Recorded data
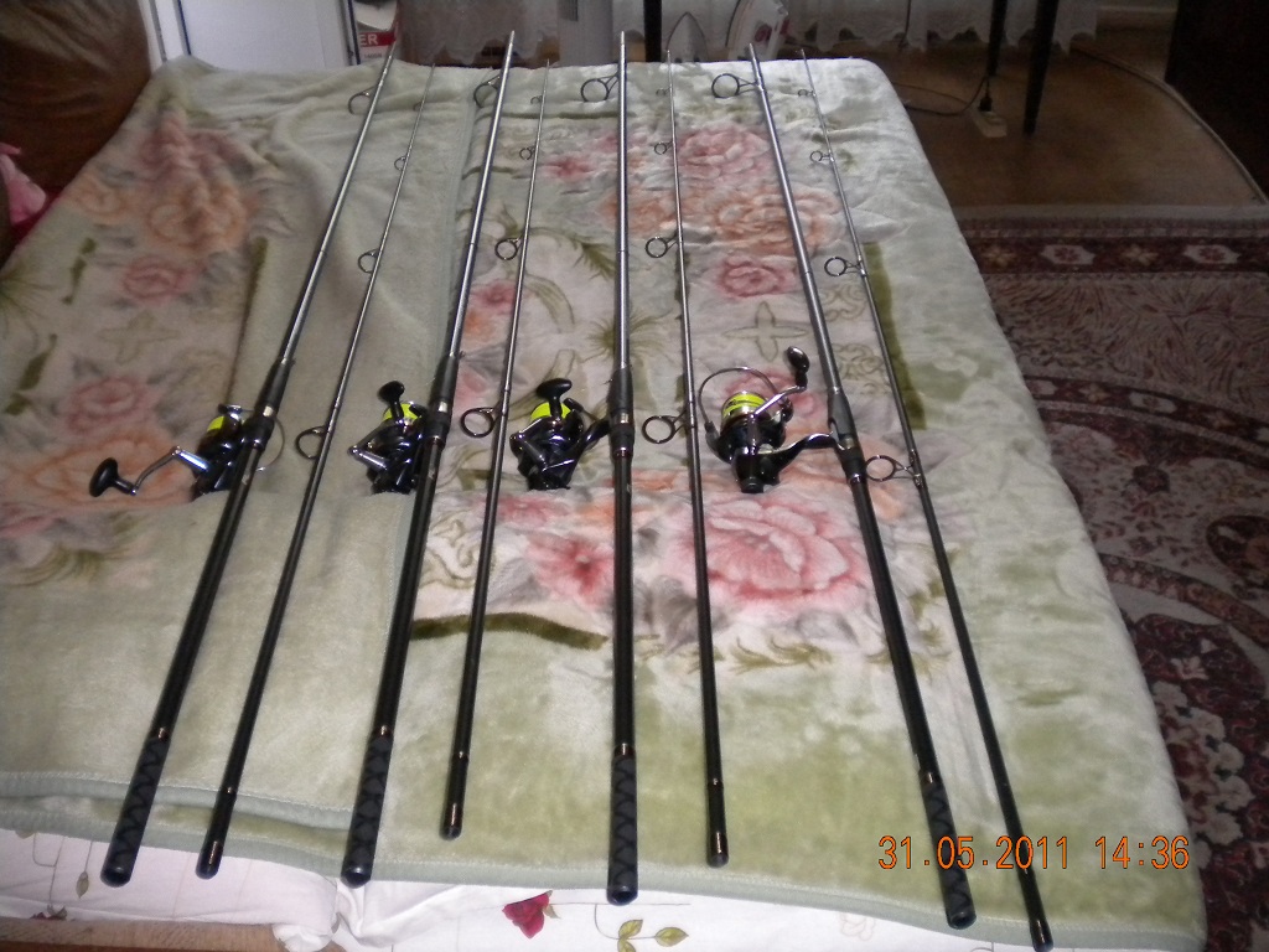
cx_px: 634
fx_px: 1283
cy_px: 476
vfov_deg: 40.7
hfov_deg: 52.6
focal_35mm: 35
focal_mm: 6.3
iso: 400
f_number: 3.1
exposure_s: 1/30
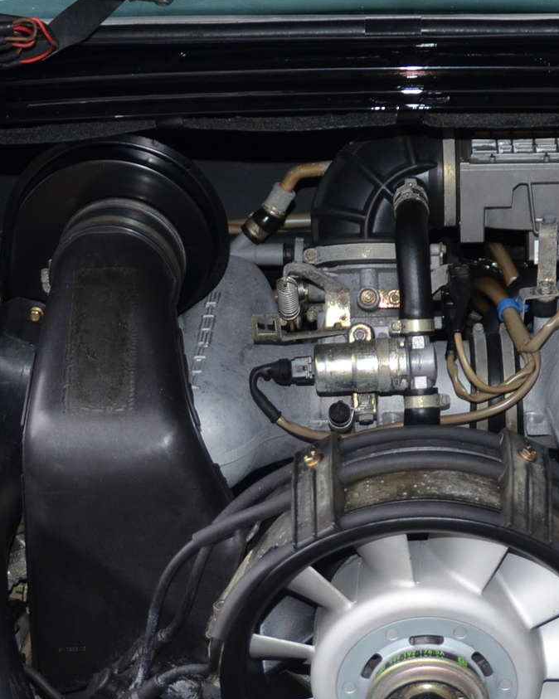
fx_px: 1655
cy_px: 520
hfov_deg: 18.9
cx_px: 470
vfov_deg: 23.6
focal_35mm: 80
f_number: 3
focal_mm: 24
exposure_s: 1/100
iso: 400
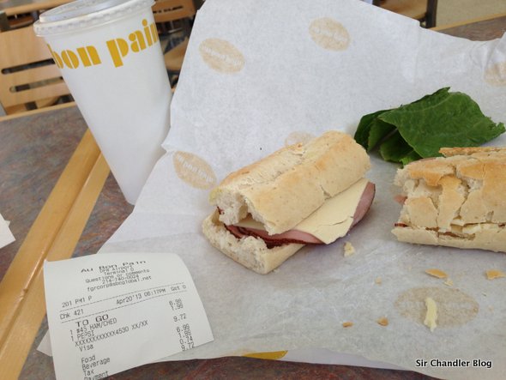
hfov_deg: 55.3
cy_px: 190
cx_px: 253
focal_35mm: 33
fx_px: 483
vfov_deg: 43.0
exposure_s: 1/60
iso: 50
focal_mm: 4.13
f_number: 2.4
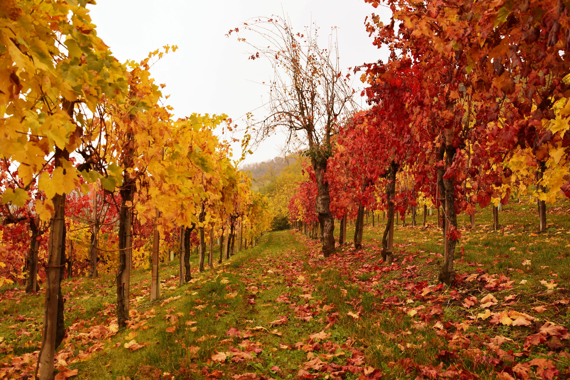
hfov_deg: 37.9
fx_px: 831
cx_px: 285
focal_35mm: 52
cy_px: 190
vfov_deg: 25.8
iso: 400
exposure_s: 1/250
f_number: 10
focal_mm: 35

...

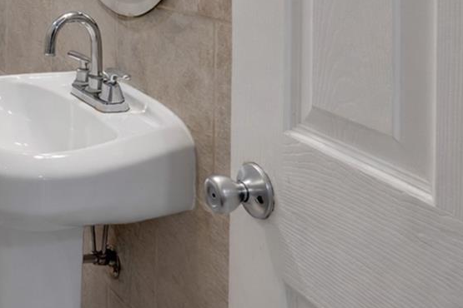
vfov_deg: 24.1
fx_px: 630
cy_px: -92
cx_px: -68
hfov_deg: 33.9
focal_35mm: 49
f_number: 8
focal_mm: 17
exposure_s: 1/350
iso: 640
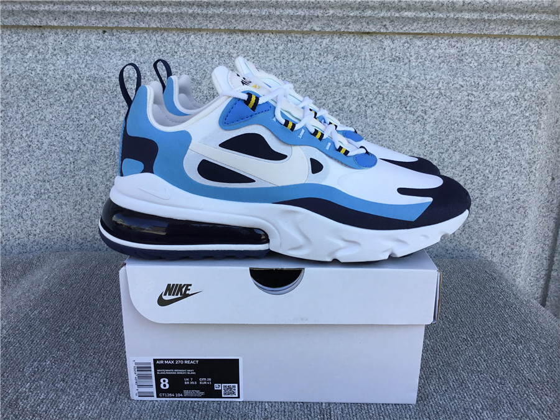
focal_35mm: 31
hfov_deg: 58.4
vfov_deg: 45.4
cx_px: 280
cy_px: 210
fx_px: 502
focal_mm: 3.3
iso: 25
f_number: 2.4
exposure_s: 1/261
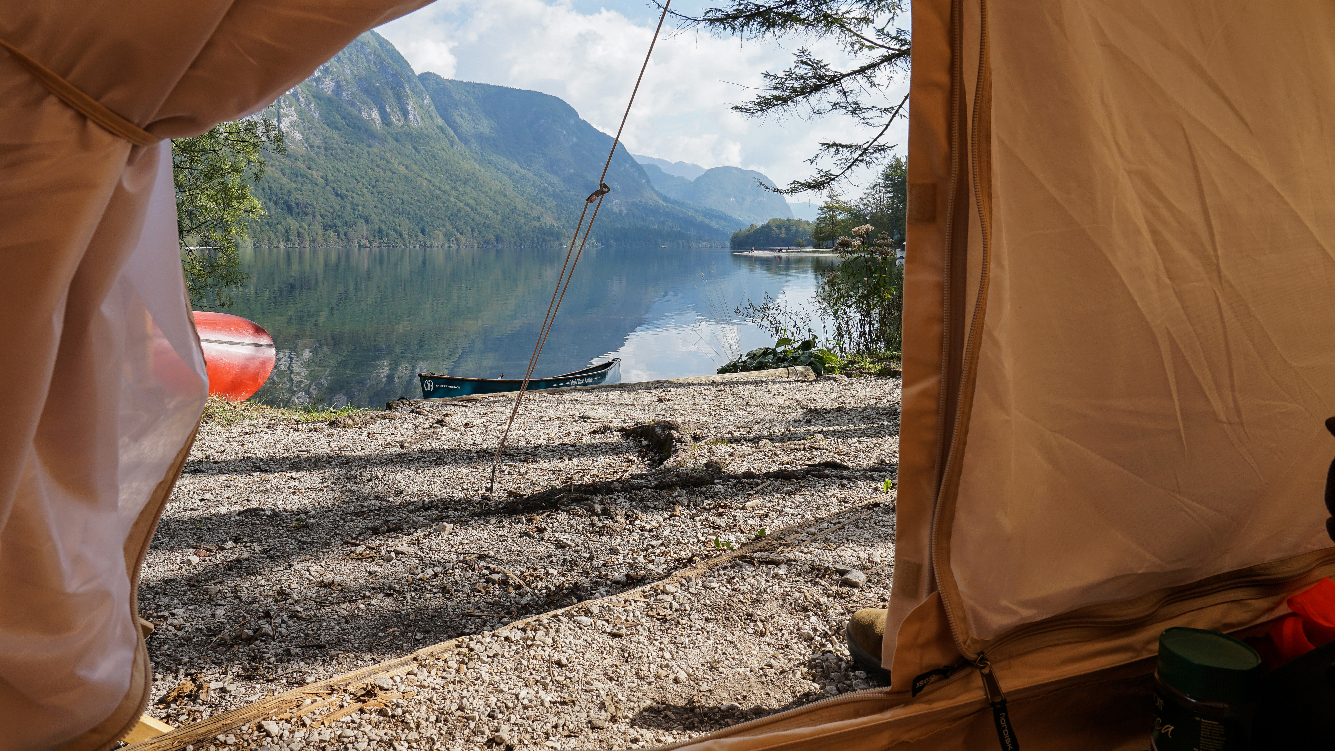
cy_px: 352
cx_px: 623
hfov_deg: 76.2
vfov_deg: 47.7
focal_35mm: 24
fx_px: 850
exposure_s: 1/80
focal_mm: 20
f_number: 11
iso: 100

Job: Every line above from the one with "vfov_deg: 23.6" down to the one with "focal_mm: 35" must be written out exactly, and no picture may appear.

Expected output:
vfov_deg: 23.6
focal_35mm: 80
f_number: 3
focal_mm: 24
exposure_s: 1/100
iso: 400
hfov_deg: 55.3
cy_px: 190
cx_px: 253
focal_35mm: 33
fx_px: 483
vfov_deg: 43.0
exposure_s: 1/60
iso: 50
focal_mm: 4.13
f_number: 2.4
hfov_deg: 37.9
fx_px: 831
cx_px: 285
focal_35mm: 52
cy_px: 190
vfov_deg: 25.8
iso: 400
exposure_s: 1/250
f_number: 10
focal_mm: 35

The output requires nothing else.